• Extracted data:
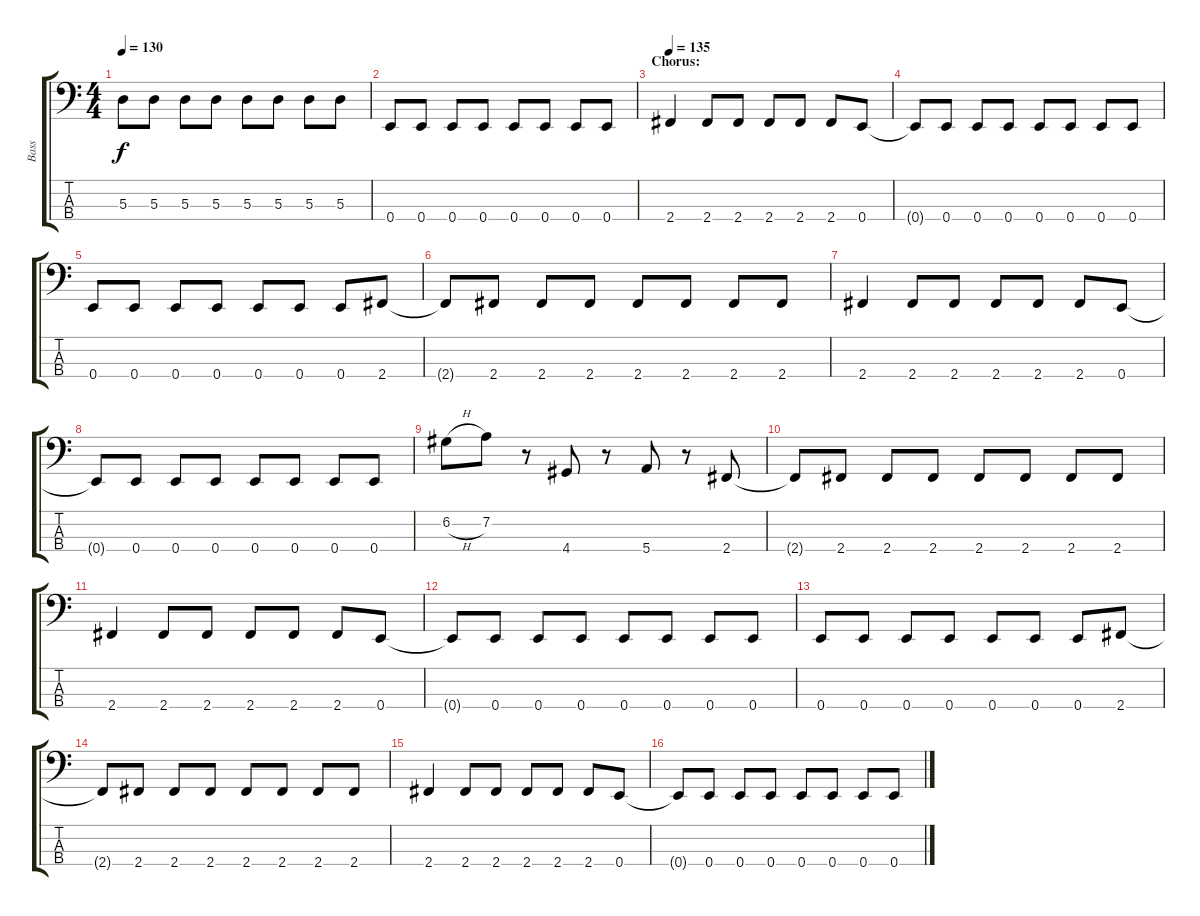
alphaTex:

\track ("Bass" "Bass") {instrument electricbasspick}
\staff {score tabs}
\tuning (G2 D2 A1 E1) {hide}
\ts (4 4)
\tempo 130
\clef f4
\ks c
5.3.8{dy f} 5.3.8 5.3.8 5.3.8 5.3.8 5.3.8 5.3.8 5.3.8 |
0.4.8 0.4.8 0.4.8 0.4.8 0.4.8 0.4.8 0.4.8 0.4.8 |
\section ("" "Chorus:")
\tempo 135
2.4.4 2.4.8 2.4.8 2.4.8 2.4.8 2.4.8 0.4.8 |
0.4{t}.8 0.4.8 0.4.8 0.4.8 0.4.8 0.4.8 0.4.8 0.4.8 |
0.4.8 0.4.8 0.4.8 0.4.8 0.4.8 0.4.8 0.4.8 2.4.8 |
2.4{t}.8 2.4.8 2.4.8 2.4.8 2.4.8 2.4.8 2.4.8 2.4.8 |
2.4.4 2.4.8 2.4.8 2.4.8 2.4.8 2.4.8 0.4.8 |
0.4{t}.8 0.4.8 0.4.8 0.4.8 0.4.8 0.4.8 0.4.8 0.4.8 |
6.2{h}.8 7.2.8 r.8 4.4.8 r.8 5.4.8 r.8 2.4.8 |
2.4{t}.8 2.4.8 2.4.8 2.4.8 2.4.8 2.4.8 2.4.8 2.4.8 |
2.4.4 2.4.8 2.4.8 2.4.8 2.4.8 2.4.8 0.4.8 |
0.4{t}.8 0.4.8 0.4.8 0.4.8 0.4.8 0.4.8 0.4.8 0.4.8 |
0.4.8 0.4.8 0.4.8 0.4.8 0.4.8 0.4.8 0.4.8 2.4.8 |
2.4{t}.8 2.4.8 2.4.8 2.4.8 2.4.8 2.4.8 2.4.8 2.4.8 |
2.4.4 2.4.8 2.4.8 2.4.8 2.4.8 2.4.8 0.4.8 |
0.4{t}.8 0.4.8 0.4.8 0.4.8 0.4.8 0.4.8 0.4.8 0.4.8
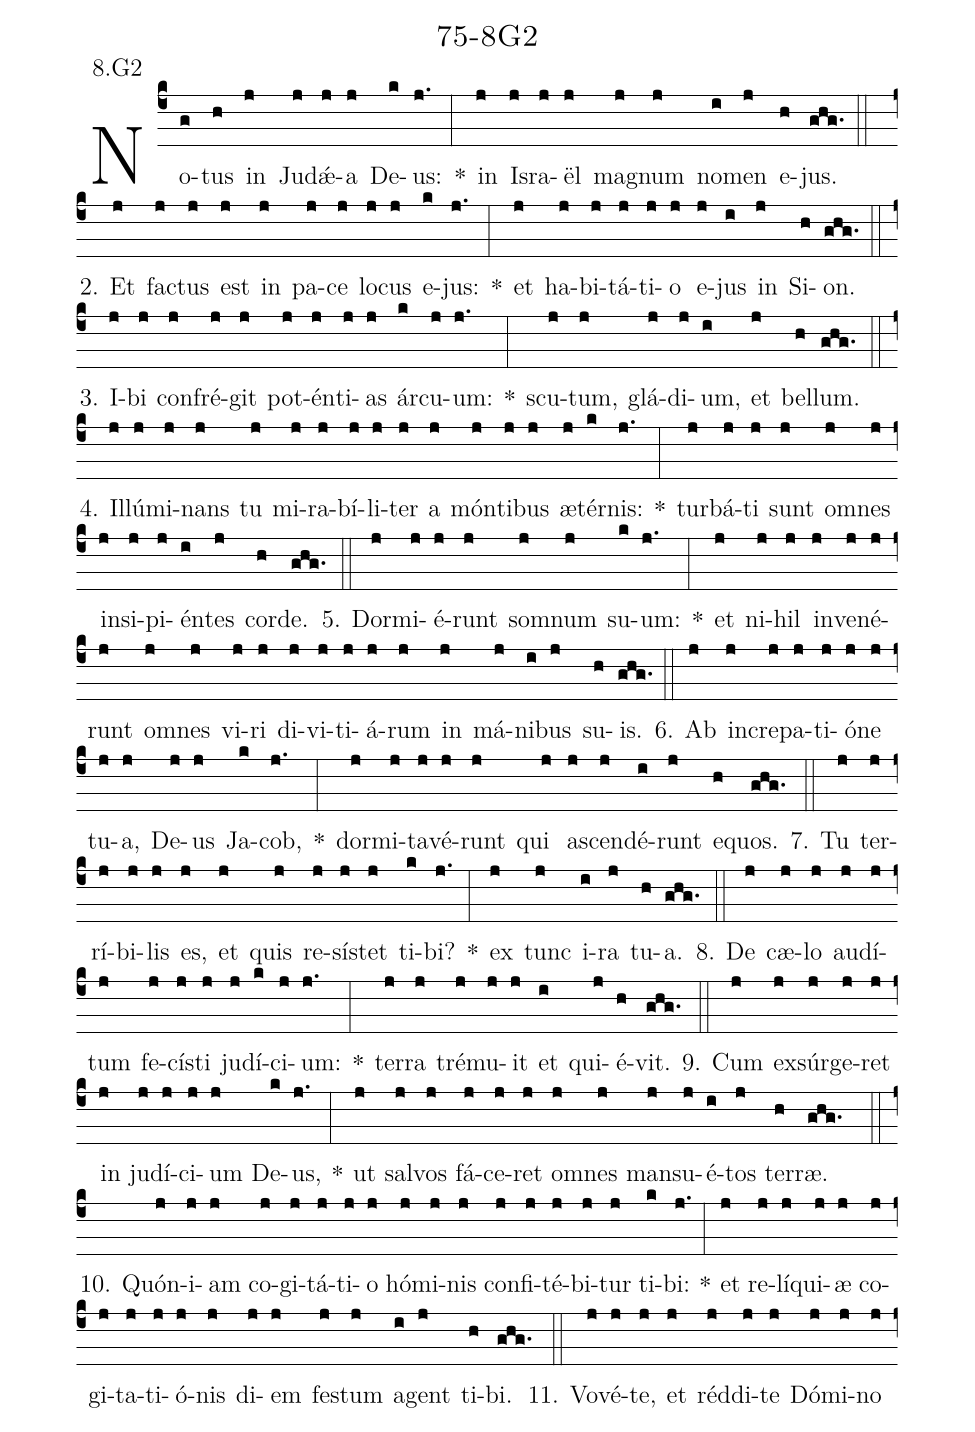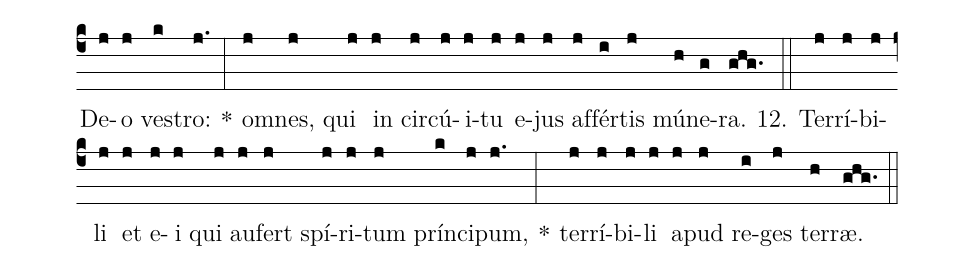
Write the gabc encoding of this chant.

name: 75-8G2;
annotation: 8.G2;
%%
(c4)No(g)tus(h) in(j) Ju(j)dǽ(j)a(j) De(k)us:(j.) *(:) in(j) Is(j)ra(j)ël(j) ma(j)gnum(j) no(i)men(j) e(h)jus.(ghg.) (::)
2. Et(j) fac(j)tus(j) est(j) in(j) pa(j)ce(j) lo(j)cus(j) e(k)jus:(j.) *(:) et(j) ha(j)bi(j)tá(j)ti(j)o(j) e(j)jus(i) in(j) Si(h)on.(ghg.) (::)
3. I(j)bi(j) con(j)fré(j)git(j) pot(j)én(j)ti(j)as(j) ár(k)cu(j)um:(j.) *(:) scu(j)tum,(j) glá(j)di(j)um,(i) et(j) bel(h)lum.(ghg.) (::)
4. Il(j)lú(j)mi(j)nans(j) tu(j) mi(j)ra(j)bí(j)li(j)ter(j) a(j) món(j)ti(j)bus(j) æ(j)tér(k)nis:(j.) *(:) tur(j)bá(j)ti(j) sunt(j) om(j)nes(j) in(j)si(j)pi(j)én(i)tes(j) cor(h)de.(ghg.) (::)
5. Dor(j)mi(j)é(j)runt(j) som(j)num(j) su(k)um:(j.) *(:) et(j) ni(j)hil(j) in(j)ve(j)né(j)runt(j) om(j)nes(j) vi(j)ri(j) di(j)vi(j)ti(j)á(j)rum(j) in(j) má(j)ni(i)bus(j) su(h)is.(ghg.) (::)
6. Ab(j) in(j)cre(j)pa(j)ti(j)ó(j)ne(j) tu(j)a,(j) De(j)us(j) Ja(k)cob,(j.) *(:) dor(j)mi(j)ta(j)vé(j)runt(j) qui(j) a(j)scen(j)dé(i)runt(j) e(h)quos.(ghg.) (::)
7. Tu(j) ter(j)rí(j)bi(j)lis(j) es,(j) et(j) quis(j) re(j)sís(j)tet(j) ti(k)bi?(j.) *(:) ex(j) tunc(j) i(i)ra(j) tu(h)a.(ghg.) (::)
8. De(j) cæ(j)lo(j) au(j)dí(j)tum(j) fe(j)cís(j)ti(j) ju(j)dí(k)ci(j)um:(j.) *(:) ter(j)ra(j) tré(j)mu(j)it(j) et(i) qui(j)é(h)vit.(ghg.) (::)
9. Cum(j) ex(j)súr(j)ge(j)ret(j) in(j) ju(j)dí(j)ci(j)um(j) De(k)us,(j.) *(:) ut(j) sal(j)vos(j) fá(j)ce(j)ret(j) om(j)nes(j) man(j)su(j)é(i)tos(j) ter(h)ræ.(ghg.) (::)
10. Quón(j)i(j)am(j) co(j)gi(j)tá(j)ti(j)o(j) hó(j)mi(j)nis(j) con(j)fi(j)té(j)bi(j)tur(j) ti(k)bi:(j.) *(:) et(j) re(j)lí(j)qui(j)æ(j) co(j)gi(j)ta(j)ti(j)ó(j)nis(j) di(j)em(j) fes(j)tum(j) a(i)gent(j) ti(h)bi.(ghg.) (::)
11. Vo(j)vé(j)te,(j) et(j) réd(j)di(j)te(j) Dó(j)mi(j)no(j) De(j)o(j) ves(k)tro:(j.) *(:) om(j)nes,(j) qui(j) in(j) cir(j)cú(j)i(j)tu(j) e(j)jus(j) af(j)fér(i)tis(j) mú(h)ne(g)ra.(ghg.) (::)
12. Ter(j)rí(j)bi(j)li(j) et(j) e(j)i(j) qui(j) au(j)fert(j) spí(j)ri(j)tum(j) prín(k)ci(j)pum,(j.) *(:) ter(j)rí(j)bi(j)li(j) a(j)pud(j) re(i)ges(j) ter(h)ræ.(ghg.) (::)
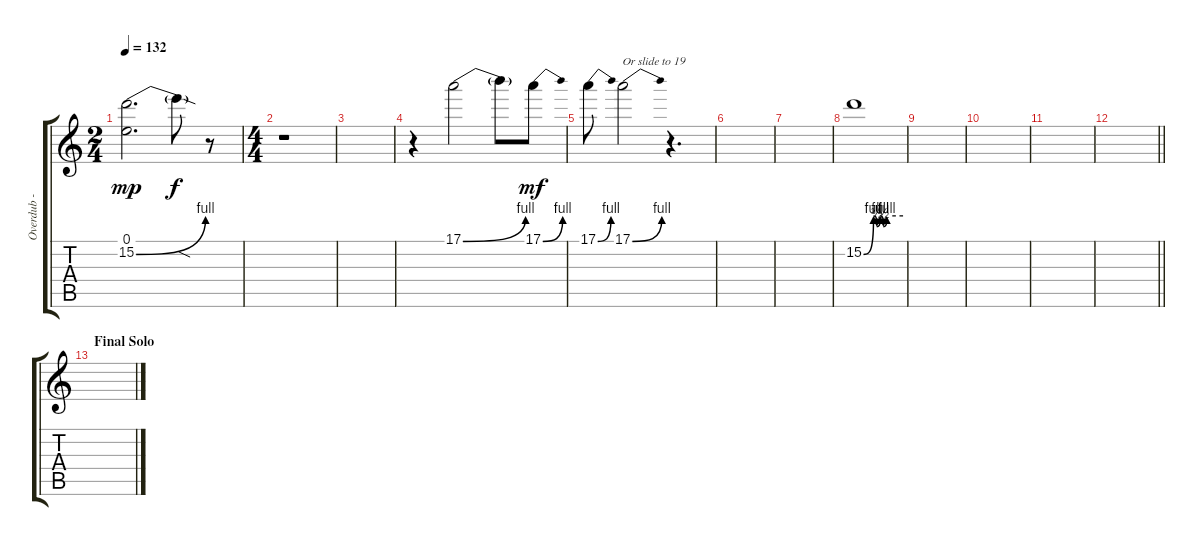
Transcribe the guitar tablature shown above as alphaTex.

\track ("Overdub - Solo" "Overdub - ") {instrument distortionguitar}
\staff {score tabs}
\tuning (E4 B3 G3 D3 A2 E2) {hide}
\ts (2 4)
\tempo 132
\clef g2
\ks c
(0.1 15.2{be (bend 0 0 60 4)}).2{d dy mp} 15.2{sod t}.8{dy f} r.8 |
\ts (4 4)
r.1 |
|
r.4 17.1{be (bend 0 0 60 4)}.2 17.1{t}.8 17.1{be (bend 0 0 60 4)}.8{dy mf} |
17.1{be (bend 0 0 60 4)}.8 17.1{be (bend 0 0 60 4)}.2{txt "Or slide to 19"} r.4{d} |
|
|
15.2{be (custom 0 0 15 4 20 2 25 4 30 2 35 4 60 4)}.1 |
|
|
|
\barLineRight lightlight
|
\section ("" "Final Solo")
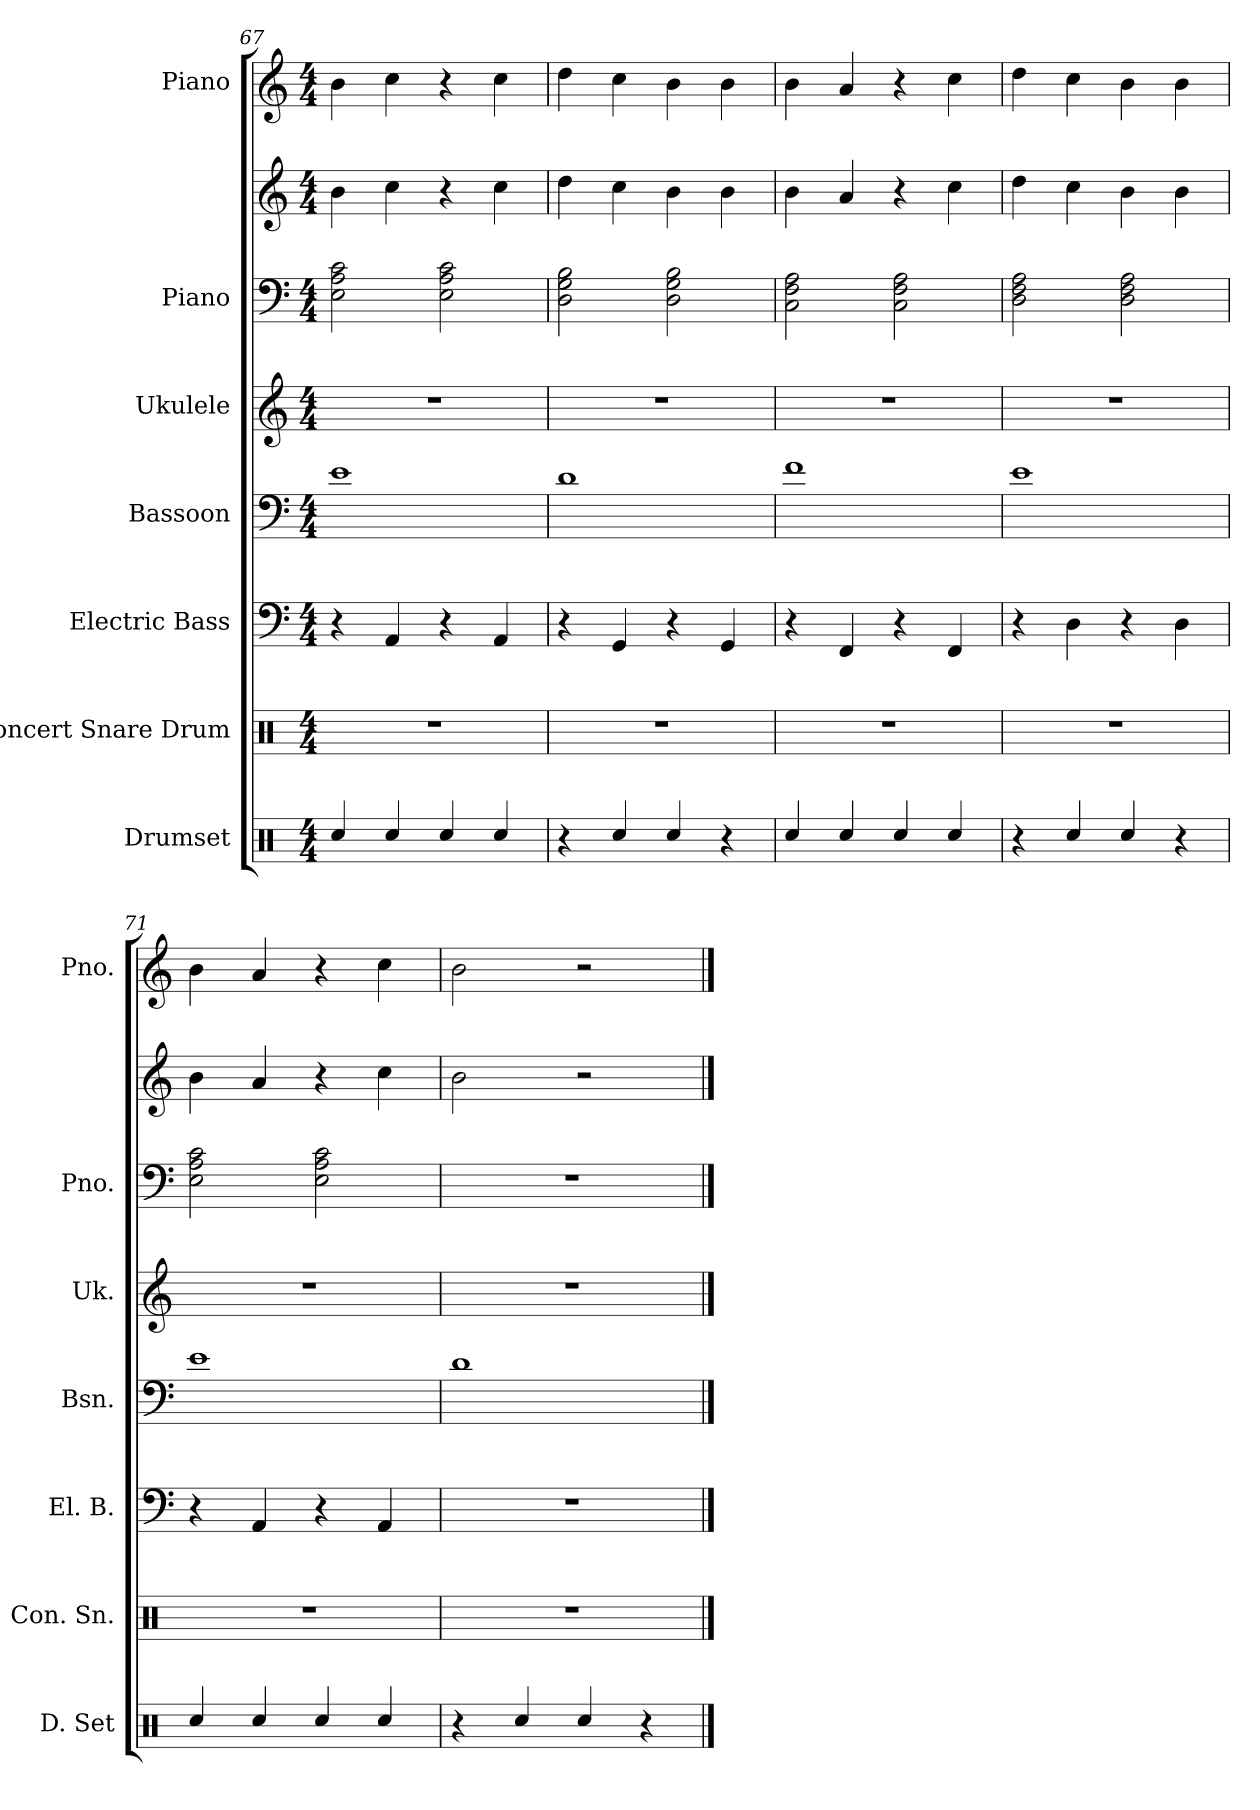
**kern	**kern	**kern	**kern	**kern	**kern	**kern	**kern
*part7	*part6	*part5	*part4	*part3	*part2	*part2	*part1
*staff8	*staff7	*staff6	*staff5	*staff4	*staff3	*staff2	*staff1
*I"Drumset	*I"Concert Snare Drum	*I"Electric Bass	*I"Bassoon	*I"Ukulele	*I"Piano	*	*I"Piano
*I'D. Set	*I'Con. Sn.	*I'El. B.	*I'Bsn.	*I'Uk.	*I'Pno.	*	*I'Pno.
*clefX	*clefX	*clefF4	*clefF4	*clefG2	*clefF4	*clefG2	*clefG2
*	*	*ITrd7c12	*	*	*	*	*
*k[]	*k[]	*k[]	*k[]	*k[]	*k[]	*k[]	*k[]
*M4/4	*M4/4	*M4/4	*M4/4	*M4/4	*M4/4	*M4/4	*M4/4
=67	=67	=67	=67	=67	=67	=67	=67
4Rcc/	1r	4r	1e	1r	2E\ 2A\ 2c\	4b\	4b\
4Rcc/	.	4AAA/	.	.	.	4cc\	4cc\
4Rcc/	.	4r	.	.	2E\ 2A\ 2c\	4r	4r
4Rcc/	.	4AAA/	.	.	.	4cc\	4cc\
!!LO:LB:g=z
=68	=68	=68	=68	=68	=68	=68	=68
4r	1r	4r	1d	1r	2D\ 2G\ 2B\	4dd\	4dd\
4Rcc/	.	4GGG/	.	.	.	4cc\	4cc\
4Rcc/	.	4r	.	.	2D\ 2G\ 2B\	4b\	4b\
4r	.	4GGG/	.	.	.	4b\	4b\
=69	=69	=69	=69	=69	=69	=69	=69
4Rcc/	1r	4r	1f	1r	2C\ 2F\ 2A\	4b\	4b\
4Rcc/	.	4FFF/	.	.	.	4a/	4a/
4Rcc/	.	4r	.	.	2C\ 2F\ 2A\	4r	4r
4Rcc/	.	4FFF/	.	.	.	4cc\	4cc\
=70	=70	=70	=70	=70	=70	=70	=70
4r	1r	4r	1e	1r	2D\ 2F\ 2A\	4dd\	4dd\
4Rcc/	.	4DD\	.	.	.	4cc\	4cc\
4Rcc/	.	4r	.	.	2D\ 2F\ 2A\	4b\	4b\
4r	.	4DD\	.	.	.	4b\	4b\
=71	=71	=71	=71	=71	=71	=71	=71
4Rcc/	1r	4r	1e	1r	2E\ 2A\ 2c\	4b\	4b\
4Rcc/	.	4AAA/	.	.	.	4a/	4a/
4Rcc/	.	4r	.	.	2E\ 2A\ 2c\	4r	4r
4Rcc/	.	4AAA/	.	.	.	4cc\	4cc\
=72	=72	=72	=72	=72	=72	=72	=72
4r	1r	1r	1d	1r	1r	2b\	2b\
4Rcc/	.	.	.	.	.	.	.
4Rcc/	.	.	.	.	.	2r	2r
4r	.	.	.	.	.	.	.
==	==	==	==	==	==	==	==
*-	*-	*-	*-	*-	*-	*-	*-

• The task: List the lines of the records from the line with "name: 75-8G2;" up to and including the line with "2. Et(j) fac(j)tus(j)" as a numbered list, leaving out any blank lines.

• Written response:
1. name: 75-8G2;
2. annotation: 8.G2;
3. %%
4. (c4)No(g)tus(h) in(j) Ju(j)dǽ(j)a(j) De(k)us:(j.) *(:) in(j) Is(j)ra(j)ël(j) ma(j)gnum(j) no(i)men(j) e(h)jus.(ghg.) (::)
5. 2. Et(j) fac(j)tus(j) est(j) in(j) pa(j)ce(j) lo(j)cus(j) e(k)jus:(j.) *(:) et(j) ha(j)bi(j)tá(j)ti(j)o(j) e(j)jus(i) in(j) Si(h)on.(ghg.) (::)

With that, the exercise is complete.